La voix du kap, sans être bourrue, vibrait d’autorité. Je m’empressai d’acquiescer et je reculai jusqu’à la table, concentrant mon attention sur la pierre. J’entendis un léger sifflement indéfinissable à travers celle-ci, puis le silence revint. Je m’assis, jetai un regard à Yerris et fronçai les sourcils, surpris. Le semi-gnome tenait sa tête entre ses deux mains, et ses yeux semblaient égarés.

— « Yerris ? » murmurai-je.

Je tendis la main et, dès que je touchai le bras du Chat Noir, celui-ci sursauta brusquement sans tourner la tête et il souffla :

— « Shour… C-comment ça va ? »

J’arquai un sourcil, inquiet.

— « Euh… bien, maintenant que je suis libre. Et toi ? T’as l’air bizarre. Tu sais que j’ai croisé ton maître à l’Œillet ? Il m’a demandé de dire à Korther que t’étais pas coupable. Mais ch’sais pas de quoi il parlait. »

Je perçus le mouvement de tête de Korther et me tournai vers lui. Son expression gênée me laissa encore plus troublé. Je les regardai tous avec inquiétude.

— « Qu’est-ce qu’il se passe ? »

— « Al a vraiment dit que j’étais pas coupable ? » s’étonna Yerris.

Je déglutis et acquiesçai, mais j’eus l’impression que Yerris ne m’avait pas vu.

— « Oui. C’est ce qu’il a dit. Juste avant de s’évader. Qu’est-ce qu’il se passe ? » répétai-je.

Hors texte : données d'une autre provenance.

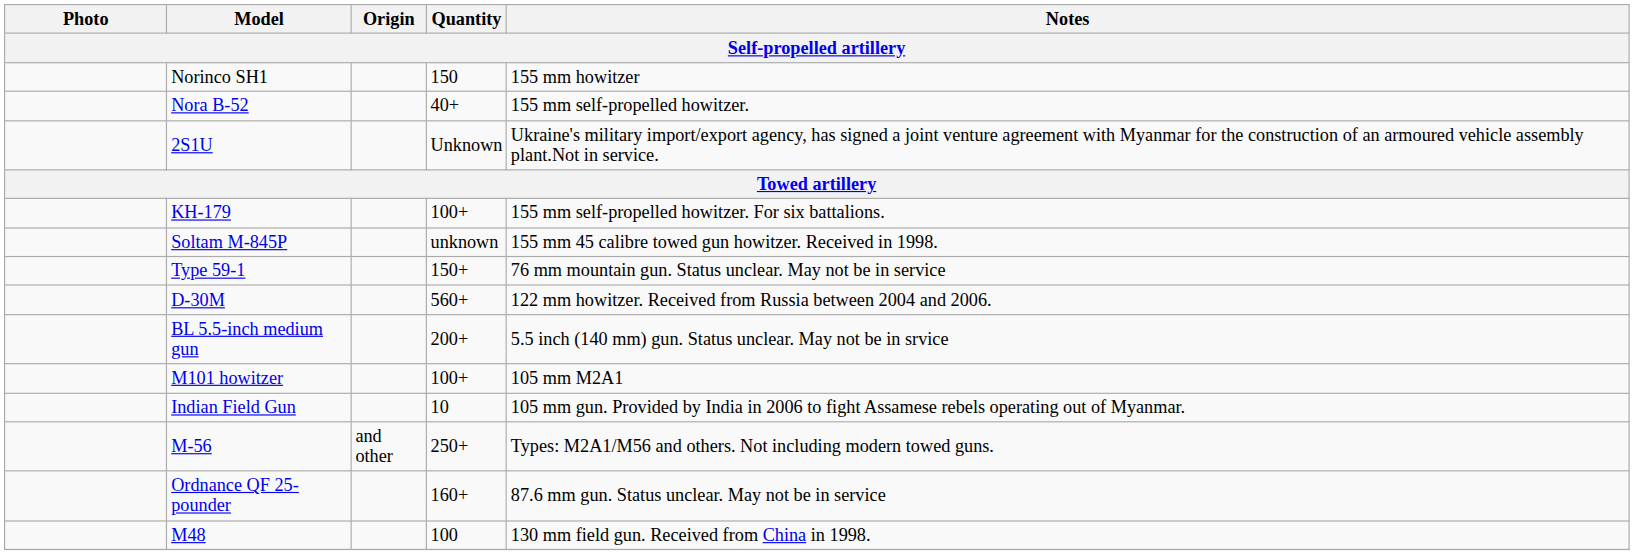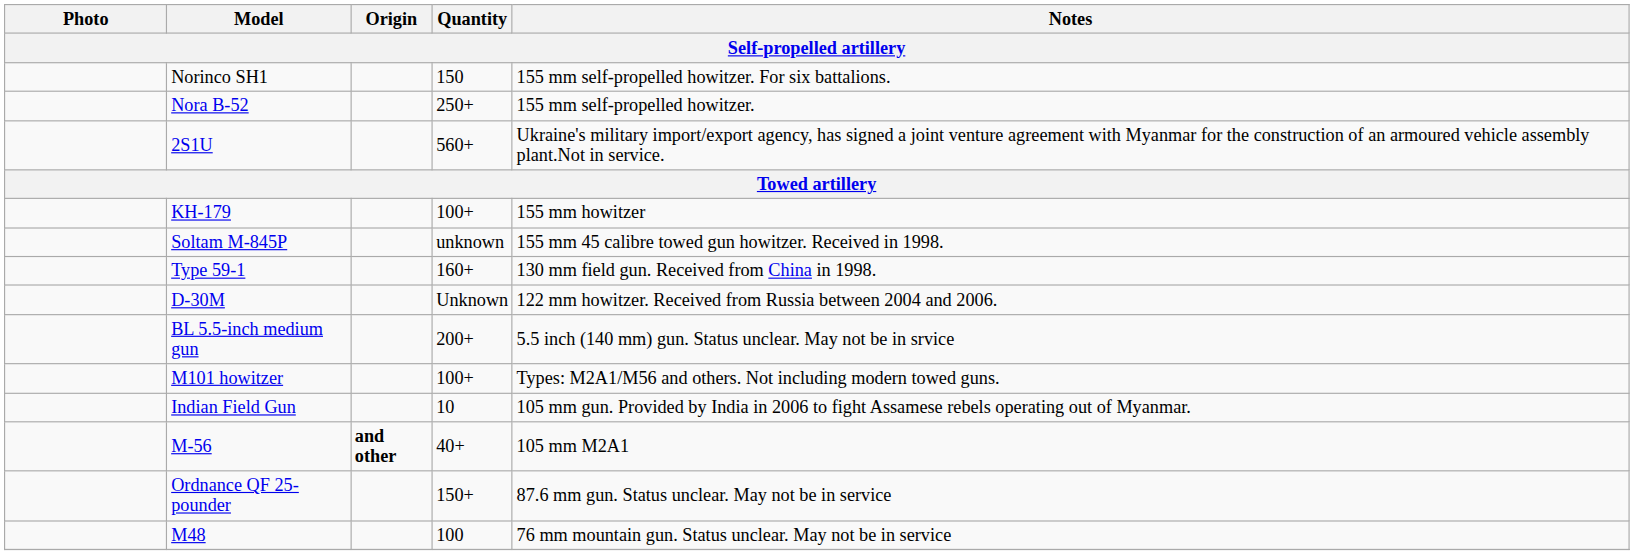Norinco SH1 | Notes: 155 mm howitzer -> 155 mm self-propelled howitzer. For six battalions.
Nora B-52 | Quantity: 40+ -> 250+
2S1U | Quantity: Unknown -> 560+
KH-179 | Notes: 155 mm self-propelled howitzer. For six battalions. -> 155 mm howitzer
Type 59-1 | Quantity: 150+ -> 160+
Type 59-1 | Notes: 76 mm mountain gun. Status unclear. May not be in service -> 130 mm field gun. Received from China in 1998.
D-30M | Quantity: 560+ -> Unknown
M101 howitzer | Notes: 105 mm M2A1 -> Types: M2A1/M56 and others. Not including modern towed guns.
M-56 | Origin: normal -> bold
M-56 | Quantity: 250+ -> 40+
M-56 | Notes: Types: M2A1/M56 and others. Not including modern towed guns. -> 105 mm M2A1
Ordnance QF 25-pounder | Quantity: 160+ -> 150+
M48 | Notes: 130 mm field gun. Received from China in 1998. -> 76 mm mountain gun. Status unclear. May not be in service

Il y eut un silence. Abéryl avait une pose songeuse, Korther avait repris la lecture d’un livre qu’il avait sur ses genoux et, à ma grande déception, Rolg était sorti de la pièce, allez savoir quoi faire. Toujours sans me regarder, Yerris soupira.

— « Si tu savais. La semaine dernière, l’alchimiste a cru avoir trouvé un remède. Je l’ai testé. Et ça a fonctionné à peu près. J’ai encore besoin de sokwata, mais mon corps la fabrique tout seul, d’après ce qu’a dit monsieur Wayam. Mais malgré tout… tout ne s’est pas bien passé. »

Tandis que j’assimilais avec stupéfaction le sens de ces paroles, j’entendis soudainement à travers la pierre :

— « Je crois que nous nous sommes éloignés suffisamment. »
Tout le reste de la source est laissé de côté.